The remedies afforded for a violation of § 106.001 are set forth in § 106.002:

§ 106.002 Remedies
(a) If a person has violated or there are reasonable grounds to believe a person is about to violate Section 106.001, the person aggrieved by the violation or threatened violation may sue for preventive relief, including a permanent or temporary injunction, a restraining order, or any other order.
(b) In an action under this section, unless the state is the prevailing party, the court may award the prevailing party reasonable attorney’s fees as a part of the costs. The state’s liability for costs is the same as that of a private person.

We hold that in compliance with Chapter 106, the farm workers, as prevailing parties, are entitled to attorney’s fees and costs. We therefore hold that the lower courts erred in finding that sovereign immunity barred the State from liability and uphold the trial court’s finding granting the farm workers $36,810 in attorney’s fees.
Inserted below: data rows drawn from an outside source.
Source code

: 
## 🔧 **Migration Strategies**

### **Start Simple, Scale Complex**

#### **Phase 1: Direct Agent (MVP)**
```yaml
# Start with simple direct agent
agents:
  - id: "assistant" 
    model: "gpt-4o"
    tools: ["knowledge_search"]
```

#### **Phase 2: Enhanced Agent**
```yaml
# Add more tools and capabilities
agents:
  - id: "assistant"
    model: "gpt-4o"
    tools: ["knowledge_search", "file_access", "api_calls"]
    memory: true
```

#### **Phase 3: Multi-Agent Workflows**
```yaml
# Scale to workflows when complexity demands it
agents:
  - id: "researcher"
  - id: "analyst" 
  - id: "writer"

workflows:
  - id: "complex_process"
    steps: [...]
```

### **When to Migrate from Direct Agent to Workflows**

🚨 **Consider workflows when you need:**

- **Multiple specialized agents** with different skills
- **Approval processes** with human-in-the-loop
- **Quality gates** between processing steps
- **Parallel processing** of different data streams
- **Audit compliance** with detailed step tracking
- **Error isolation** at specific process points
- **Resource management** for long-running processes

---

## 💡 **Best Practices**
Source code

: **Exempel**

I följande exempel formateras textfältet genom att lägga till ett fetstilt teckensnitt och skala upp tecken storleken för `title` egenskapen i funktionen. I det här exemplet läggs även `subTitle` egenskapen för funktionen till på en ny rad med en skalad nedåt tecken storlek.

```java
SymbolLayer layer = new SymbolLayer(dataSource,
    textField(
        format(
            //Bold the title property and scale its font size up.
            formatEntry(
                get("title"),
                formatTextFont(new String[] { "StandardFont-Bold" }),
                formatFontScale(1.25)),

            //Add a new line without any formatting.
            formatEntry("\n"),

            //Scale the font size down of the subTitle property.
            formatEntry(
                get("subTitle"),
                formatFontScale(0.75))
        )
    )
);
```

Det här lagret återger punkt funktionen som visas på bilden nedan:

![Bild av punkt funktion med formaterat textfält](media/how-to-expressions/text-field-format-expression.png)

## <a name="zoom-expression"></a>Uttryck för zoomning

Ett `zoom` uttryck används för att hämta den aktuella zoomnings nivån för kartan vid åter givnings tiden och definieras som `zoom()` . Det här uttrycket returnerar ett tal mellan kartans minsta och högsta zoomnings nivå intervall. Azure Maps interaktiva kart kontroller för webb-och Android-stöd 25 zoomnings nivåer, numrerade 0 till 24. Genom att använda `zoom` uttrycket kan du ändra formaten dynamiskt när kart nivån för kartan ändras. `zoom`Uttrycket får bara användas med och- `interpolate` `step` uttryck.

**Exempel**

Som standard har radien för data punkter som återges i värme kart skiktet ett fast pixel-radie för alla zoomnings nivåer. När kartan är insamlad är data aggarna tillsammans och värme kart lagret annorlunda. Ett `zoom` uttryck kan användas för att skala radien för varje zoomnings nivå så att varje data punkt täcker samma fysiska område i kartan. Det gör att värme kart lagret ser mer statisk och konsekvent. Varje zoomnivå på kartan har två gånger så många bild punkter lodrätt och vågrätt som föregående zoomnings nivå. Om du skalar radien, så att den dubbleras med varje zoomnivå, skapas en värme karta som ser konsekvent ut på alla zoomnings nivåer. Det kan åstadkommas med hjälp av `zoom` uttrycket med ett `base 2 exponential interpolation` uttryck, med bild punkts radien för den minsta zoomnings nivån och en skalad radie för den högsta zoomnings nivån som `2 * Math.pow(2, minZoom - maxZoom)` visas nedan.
Finally, in reference to costs, the court of appeals ordered that the costs of appeal be taxed equally between TEC and the farm workers and remanded to the trial court for an assessment of the additional costs of the suit. We reverse the judgment of the court of appeals and order that all costs be assessed against the State. TEX. R.CIV.P. 131 provides that the successful party to a suit shall recover all costs incurred. “Taxing of costs against the successful party in the trial court is contrary to Rule 131 of the Texas Rules of Civil Procedure.” Martinez v. Pierce, 31 Tex.Sup.CtJ. 359 (April 30, 1988).

We reverse the judgment of the court of appeals. We affirm that part of the trial court’s judgment granting declaratory relief but vacate the portion of the judgment granting injunctive relief. We reverse the portion of the trial court’s judgment denying the farm workers recovery of attorney’s fees and render judgment that the farm workers recover $36,810 in attorney’s fees. We reverse the court of appeals’ assessment of costs and order that all costs of the suit be assessed against the State.